_STATED PROBLEM_. Extract the lines of the records verbatim, starting at the first line and ending at the line that contains "[v(-170.95, 208.11) *", with both of those lines included.

_EXTRACTED INFORMATION_.
___

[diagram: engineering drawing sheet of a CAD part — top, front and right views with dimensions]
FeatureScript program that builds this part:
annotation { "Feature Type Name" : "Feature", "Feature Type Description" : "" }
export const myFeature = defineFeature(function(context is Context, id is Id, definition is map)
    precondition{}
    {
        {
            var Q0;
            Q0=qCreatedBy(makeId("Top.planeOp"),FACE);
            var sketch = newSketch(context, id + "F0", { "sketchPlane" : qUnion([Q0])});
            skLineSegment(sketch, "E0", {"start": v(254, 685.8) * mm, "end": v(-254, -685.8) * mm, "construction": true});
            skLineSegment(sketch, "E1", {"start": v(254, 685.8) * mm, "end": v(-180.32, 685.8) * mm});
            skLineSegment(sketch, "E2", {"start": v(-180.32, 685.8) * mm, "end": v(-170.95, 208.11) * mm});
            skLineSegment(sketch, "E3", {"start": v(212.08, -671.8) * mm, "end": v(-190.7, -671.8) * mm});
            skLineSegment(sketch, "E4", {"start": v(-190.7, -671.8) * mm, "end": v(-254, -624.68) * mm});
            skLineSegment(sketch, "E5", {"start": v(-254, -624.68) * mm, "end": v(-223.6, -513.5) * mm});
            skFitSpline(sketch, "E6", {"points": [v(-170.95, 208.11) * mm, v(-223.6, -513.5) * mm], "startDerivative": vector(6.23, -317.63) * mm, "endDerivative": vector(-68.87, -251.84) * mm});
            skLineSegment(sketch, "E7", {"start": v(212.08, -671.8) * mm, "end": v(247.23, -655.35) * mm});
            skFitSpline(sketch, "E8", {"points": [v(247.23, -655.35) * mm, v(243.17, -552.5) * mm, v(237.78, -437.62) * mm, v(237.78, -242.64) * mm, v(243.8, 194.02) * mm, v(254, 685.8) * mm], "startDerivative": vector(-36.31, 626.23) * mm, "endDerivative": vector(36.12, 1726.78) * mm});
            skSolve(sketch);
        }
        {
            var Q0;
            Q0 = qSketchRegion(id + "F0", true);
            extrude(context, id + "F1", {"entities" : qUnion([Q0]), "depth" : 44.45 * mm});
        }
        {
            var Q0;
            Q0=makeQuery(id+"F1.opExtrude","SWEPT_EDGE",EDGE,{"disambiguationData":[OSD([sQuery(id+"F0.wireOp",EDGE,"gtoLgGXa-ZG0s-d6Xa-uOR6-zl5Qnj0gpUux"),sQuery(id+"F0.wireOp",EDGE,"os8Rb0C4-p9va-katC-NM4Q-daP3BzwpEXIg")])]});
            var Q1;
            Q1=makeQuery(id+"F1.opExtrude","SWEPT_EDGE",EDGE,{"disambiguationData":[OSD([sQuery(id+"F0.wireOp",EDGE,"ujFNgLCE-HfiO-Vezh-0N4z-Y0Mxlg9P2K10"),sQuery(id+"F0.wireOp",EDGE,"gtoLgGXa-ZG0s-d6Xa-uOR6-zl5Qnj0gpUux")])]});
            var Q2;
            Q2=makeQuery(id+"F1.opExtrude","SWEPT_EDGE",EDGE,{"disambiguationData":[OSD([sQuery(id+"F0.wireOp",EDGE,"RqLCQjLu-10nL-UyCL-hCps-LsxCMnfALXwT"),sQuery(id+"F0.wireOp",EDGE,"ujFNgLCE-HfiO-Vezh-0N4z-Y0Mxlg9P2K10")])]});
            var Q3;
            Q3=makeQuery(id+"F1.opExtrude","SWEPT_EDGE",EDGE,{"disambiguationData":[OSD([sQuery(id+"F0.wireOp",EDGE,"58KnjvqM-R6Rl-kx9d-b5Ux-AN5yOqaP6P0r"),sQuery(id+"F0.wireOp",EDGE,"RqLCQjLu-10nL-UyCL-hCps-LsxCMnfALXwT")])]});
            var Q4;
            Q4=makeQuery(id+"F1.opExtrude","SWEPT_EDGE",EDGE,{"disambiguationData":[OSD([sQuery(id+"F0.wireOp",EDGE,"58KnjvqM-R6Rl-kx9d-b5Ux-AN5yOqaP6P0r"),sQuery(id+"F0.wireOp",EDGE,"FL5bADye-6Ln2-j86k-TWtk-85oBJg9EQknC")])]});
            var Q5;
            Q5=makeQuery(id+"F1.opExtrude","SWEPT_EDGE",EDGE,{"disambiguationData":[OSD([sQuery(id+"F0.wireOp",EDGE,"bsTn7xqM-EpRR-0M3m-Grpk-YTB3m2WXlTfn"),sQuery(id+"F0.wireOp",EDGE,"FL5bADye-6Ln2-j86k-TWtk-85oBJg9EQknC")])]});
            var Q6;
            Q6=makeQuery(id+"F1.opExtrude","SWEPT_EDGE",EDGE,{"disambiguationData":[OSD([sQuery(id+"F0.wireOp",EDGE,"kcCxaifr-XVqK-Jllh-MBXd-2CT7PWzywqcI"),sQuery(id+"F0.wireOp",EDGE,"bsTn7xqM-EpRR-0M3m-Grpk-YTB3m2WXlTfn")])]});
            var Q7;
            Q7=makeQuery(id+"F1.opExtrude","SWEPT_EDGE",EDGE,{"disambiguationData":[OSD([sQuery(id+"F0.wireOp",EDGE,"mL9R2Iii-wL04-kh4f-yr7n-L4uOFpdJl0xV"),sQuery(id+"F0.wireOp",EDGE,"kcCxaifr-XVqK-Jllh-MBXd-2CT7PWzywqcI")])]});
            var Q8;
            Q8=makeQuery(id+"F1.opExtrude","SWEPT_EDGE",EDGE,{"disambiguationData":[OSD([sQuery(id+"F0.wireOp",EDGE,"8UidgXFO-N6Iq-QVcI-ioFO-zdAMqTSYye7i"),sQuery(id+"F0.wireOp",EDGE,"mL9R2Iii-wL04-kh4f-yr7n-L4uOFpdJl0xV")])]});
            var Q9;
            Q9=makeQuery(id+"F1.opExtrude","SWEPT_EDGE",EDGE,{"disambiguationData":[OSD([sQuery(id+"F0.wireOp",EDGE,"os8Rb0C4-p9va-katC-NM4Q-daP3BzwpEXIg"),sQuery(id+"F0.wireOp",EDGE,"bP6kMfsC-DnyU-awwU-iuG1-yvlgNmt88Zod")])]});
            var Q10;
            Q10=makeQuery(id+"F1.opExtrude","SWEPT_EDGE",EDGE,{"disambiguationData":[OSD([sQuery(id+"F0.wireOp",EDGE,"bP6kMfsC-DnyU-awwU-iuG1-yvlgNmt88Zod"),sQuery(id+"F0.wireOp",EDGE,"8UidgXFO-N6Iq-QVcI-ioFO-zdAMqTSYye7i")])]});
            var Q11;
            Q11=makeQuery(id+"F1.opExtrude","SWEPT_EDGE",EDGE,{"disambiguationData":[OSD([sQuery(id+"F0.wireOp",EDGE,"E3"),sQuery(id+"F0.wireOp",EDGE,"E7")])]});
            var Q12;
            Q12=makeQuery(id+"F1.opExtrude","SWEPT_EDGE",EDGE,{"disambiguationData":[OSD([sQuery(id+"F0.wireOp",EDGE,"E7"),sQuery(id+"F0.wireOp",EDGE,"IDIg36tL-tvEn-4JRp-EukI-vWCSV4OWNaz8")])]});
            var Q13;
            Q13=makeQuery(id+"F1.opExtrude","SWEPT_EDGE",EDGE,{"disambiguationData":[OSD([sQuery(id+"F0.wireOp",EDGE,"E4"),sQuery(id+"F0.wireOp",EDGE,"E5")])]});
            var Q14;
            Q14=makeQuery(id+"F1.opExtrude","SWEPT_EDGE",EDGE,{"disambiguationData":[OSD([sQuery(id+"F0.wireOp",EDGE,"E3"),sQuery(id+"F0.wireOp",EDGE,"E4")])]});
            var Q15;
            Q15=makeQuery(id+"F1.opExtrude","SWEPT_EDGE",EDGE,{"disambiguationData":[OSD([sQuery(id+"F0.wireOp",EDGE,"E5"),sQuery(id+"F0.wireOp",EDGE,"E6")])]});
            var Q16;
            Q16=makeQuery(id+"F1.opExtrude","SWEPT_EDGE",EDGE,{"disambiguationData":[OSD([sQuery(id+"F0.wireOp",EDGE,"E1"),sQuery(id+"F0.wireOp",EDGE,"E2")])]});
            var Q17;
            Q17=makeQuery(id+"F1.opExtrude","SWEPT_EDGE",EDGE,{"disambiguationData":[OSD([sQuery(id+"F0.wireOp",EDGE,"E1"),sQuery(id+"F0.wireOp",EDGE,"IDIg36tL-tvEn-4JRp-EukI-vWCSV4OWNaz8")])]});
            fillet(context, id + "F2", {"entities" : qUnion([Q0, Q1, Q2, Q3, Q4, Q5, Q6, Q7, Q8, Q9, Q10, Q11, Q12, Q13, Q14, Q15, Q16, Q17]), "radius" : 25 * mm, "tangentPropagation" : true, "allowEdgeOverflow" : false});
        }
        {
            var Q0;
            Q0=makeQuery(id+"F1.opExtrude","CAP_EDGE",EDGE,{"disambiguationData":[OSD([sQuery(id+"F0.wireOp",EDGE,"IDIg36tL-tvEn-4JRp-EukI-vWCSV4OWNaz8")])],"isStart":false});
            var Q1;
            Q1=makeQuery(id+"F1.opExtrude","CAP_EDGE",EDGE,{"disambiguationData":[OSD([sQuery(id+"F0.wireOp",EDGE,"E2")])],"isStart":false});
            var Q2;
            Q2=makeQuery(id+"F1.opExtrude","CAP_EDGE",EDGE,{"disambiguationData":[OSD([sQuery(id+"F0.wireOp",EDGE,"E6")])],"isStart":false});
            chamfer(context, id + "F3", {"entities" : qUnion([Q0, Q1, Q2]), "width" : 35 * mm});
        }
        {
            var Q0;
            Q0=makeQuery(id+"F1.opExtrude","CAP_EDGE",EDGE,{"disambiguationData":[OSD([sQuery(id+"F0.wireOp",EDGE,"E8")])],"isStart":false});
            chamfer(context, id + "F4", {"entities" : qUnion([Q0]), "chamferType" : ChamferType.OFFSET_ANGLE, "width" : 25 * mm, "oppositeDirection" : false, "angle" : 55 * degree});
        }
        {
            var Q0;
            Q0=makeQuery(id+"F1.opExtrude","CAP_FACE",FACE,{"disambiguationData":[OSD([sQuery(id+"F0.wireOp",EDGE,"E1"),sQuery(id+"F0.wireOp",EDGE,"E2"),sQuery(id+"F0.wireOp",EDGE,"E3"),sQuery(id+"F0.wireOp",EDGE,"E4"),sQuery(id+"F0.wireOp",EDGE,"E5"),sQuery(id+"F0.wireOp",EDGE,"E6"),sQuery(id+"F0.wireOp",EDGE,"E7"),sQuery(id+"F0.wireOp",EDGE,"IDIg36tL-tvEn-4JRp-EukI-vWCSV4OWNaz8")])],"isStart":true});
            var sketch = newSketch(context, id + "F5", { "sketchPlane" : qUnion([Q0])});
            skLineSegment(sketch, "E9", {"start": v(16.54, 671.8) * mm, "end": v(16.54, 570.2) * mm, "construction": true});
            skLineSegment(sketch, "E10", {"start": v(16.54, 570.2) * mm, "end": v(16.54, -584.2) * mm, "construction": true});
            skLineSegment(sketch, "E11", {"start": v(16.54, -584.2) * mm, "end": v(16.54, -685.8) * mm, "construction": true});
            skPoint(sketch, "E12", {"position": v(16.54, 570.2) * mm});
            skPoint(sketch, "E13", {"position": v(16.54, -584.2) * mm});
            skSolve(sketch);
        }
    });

___

_WRITTEN REPLY_.
[diagram: engineering drawing sheet of a CAD part — top, front and right views with dimensions]
FeatureScript program that builds this part:
annotation { "Feature Type Name" : "Feature", "Feature Type Description" : "" }
export const myFeature = defineFeature(function(context is Context, id is Id, definition is map)
    precondition{}
    {
        {
            var Q0;
            Q0=qCreatedBy(makeId("Top.planeOp"),FACE);
            var sketch = newSketch(context, id + "F0", { "sketchPlane" : qUnion([Q0])});
            skLineSegment(sketch, "E0", {"start": v(254, 685.8) * mm, "end": v(-254, -685.8) * mm, "construction": true});
            skLineSegment(sketch, "E1", {"start": v(254, 685.8) * mm, "end": v(-180.32, 685.8) * mm});
            skLineSegment(sketch, "E2", {"start": v(-180.32, 685.8) * mm, "end": v(-170.95, 208.11) * mm});
            skLineSegment(sketch, "E3", {"start": v(212.08, -671.8) * mm, "end": v(-190.7, -671.8) * mm});
            skLineSegment(sketch, "E4", {"start": v(-190.7, -671.8) * mm, "end": v(-254, -624.68) * mm});
            skLineSegment(sketch, "E5", {"start": v(-254, -624.68) * mm, "end": v(-223.6, -513.5) * mm});
            skFitSpline(sketch, "E6", {"points": [v(-170.95, 208.11) * mm, v(-223.6, -513.5) * mm], "startDerivative": vector(6.23, -317.63) * mm, "endDerivative": vector(-68.87, -251.84) * mm});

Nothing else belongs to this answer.